Data shown:

=-=-=-=-=

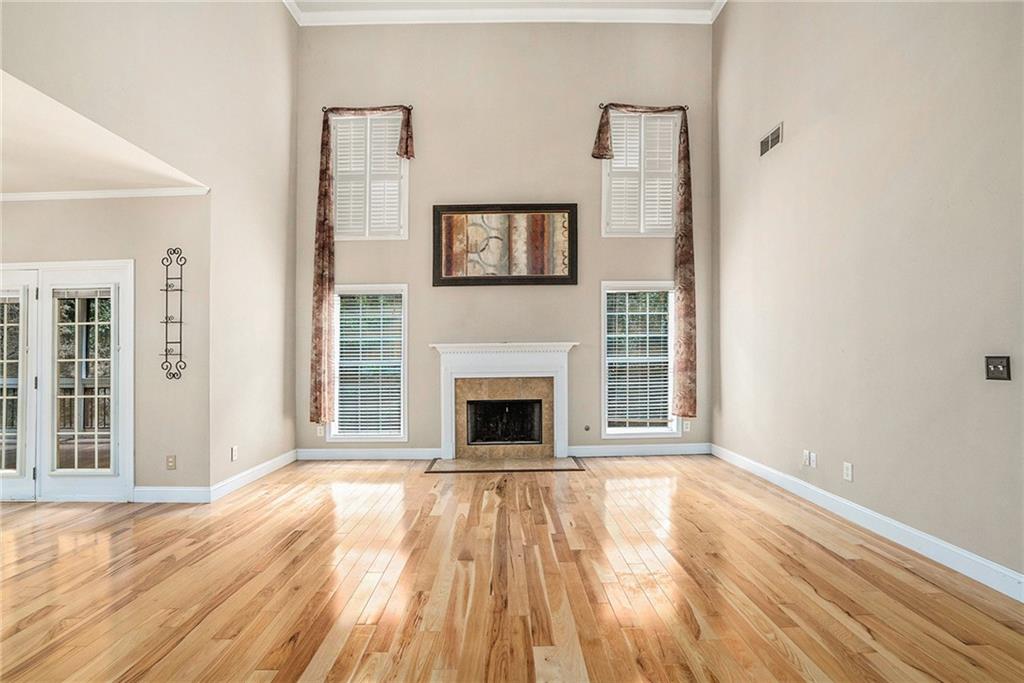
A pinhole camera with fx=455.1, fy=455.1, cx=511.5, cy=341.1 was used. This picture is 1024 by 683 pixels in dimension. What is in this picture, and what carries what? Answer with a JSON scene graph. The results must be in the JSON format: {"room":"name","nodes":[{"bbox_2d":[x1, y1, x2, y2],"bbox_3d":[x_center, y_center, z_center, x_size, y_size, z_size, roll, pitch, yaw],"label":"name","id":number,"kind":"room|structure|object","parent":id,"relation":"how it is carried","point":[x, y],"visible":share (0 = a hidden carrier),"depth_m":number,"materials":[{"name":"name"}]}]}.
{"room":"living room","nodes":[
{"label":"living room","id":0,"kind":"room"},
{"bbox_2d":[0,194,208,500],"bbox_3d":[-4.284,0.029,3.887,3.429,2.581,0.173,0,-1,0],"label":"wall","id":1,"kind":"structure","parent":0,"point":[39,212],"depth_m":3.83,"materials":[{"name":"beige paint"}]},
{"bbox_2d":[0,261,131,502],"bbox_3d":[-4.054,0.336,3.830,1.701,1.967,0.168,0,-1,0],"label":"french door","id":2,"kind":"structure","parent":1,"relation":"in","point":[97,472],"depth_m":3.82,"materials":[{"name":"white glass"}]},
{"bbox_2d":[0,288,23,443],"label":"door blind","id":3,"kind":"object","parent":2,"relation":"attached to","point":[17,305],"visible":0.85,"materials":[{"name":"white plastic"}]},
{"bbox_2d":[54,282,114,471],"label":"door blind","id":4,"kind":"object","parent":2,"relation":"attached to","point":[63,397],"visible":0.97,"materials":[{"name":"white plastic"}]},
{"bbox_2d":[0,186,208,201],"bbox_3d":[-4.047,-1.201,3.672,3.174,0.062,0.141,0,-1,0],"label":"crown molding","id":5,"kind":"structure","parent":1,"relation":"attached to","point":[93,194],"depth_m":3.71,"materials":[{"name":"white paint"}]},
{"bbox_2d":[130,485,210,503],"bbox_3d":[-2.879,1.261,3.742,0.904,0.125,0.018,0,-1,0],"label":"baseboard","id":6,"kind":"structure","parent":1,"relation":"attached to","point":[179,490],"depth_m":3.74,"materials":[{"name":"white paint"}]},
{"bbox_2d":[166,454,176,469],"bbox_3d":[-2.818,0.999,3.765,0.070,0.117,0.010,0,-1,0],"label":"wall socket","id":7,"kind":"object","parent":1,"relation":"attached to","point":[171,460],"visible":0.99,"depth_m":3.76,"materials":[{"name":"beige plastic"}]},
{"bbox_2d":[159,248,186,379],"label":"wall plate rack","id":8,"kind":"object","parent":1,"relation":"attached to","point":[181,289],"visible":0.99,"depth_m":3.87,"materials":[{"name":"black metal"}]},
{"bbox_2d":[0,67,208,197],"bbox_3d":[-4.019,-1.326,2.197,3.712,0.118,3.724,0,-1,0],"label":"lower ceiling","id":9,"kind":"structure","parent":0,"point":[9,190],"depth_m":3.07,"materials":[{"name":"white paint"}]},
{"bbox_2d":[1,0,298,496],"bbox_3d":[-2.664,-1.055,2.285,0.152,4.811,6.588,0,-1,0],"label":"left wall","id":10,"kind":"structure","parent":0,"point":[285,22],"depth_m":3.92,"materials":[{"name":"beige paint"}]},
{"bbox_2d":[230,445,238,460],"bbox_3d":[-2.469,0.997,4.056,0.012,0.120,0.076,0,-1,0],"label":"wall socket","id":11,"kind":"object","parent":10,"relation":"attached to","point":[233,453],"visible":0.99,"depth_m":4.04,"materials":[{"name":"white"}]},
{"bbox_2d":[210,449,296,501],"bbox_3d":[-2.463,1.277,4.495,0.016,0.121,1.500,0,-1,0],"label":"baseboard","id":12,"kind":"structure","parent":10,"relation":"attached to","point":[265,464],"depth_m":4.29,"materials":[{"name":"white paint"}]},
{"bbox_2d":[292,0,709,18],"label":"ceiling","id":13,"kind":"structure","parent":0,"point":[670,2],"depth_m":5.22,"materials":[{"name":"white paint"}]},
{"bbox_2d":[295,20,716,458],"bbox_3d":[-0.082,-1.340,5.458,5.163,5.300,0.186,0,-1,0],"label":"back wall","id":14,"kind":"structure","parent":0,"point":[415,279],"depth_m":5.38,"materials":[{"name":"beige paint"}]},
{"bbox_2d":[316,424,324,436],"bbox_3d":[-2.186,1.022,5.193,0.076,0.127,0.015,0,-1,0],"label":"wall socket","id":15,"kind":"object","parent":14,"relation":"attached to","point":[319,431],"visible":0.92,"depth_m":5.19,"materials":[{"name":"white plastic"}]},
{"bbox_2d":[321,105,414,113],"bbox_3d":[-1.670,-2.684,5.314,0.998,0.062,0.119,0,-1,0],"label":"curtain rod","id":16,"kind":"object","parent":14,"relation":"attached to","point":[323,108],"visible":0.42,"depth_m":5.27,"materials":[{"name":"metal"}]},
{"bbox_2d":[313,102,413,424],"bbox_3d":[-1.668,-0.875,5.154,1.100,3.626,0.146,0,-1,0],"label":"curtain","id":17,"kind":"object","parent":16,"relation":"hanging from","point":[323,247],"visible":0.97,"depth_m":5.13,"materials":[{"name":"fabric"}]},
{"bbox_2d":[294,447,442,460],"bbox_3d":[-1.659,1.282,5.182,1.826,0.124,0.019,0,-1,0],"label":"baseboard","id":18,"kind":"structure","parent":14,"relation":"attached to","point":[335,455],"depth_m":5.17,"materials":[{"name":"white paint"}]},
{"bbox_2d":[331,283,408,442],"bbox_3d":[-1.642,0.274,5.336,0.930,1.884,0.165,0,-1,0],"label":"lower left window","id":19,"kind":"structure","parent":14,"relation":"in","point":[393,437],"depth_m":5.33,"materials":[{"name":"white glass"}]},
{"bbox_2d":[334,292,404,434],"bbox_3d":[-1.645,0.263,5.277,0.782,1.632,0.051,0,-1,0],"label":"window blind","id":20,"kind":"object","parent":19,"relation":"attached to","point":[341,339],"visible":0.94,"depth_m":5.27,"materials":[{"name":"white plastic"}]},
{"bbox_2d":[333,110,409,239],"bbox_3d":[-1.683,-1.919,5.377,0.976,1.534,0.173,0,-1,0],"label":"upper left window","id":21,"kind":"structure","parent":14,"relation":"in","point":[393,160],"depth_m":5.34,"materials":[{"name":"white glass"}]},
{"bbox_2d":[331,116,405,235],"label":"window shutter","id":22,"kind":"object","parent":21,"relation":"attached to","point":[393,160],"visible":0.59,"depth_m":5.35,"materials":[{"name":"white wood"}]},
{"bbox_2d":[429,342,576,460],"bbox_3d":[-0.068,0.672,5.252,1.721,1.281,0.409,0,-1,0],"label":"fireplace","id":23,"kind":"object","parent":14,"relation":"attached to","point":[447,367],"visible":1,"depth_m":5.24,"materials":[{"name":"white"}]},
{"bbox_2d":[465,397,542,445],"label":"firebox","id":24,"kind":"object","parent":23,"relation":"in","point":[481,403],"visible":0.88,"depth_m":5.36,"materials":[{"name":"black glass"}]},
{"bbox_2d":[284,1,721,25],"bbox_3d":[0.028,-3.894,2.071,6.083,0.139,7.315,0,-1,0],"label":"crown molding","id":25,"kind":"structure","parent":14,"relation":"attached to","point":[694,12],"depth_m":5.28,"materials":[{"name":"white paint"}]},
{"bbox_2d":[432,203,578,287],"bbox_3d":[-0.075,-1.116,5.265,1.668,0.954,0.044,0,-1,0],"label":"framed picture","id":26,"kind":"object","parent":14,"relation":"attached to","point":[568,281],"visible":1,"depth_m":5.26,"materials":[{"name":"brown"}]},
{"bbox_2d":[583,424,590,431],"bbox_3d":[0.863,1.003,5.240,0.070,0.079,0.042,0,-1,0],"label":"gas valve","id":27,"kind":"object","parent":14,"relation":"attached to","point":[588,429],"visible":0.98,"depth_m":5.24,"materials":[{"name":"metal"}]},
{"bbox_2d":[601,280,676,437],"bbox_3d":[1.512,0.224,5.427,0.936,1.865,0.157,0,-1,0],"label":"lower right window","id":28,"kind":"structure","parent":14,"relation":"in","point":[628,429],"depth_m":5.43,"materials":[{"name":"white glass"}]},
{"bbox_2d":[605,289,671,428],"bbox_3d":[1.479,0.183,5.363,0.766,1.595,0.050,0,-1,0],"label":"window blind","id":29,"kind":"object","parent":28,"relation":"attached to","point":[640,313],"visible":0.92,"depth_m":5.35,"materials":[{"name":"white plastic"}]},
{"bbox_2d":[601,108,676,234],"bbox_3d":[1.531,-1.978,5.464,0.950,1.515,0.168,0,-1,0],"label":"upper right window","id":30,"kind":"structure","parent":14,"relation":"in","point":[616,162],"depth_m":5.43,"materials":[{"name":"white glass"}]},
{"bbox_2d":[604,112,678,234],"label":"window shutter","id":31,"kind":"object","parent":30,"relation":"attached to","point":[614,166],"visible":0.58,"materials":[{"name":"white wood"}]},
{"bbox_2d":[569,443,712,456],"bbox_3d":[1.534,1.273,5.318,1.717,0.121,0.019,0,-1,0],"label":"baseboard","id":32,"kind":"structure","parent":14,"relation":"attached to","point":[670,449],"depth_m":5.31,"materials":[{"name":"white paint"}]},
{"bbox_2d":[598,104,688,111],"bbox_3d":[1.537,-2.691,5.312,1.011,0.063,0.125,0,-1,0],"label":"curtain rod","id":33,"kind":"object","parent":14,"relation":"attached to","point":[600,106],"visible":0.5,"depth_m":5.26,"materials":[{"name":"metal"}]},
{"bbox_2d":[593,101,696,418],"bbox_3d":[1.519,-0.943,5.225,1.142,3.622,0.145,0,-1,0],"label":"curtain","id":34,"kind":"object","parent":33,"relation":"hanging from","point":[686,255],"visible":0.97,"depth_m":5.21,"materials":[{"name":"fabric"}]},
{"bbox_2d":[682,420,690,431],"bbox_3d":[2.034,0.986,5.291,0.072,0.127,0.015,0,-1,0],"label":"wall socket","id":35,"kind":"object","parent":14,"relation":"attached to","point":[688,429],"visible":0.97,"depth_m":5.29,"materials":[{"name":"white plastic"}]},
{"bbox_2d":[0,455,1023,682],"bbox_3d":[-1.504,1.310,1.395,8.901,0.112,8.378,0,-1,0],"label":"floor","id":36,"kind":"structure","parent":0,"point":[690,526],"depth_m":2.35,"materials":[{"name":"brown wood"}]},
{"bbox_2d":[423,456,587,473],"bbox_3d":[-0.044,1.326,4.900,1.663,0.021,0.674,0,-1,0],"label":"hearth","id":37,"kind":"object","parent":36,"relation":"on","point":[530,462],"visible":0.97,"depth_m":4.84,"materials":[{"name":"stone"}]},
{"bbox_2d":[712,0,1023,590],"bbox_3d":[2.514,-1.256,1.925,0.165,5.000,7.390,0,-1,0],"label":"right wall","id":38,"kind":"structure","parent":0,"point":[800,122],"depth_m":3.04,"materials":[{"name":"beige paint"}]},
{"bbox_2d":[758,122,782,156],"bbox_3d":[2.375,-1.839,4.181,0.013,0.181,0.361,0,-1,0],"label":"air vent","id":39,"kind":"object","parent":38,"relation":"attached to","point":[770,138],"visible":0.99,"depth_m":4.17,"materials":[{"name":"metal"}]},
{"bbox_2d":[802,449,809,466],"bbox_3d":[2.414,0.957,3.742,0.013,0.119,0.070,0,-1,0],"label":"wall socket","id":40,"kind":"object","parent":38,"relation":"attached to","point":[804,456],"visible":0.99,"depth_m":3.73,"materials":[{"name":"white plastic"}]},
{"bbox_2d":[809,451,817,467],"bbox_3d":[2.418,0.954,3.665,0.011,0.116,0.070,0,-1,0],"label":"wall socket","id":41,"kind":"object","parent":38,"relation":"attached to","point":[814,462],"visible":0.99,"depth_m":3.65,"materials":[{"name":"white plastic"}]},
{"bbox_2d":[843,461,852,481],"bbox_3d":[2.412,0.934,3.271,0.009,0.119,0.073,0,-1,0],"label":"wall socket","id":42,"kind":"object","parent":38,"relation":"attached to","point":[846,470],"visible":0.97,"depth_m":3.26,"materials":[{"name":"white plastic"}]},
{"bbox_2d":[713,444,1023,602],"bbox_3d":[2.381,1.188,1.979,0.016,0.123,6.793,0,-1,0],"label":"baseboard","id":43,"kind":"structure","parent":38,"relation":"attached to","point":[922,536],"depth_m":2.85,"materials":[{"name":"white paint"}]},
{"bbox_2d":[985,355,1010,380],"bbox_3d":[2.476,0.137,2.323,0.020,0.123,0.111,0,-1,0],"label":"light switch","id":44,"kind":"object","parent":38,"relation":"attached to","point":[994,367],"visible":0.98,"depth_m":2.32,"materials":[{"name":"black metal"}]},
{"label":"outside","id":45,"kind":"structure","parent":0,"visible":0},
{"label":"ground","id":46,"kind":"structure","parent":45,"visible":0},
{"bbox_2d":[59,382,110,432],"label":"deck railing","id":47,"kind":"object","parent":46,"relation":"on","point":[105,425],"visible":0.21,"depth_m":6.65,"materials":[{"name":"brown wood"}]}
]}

=-=-=-=-=

Instructions to follow: Which lines in the data above contain "living"? Show each one.

Result for this exercise:
{"room":"living room","nodes":[
{"label":"living room","id":0,"kind":"room"},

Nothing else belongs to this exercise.